__WORK TASK__: Report back each line of the data that contains the word "shoulder".

__Structured pose outputs__:
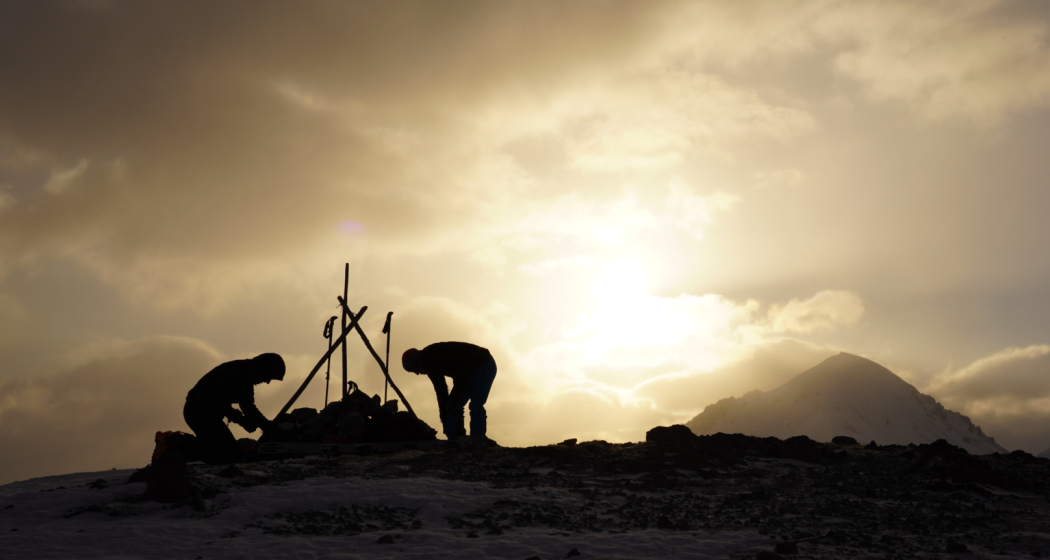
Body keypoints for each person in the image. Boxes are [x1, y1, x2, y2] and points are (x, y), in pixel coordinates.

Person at [183, 353, 285, 464]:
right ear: (263, 369)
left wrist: (243, 421)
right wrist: (270, 428)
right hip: (199, 413)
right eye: (269, 376)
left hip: (203, 412)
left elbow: (222, 403)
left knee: (227, 451)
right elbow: (248, 408)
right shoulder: (243, 373)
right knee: (226, 453)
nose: (267, 381)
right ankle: (174, 445)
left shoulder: (242, 370)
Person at [402, 342, 497, 447]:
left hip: (483, 365)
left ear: (419, 363)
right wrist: (444, 416)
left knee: (476, 404)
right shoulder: (429, 365)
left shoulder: (434, 357)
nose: (417, 373)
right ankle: (457, 439)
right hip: (466, 372)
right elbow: (441, 392)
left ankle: (478, 439)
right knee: (451, 406)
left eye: (415, 370)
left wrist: (455, 402)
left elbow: (460, 374)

__EXERCISE RESPONSE__:
right shoulder: (243, 373)
left shoulder: (242, 370)
right shoulder: (429, 365)
left shoulder: (434, 357)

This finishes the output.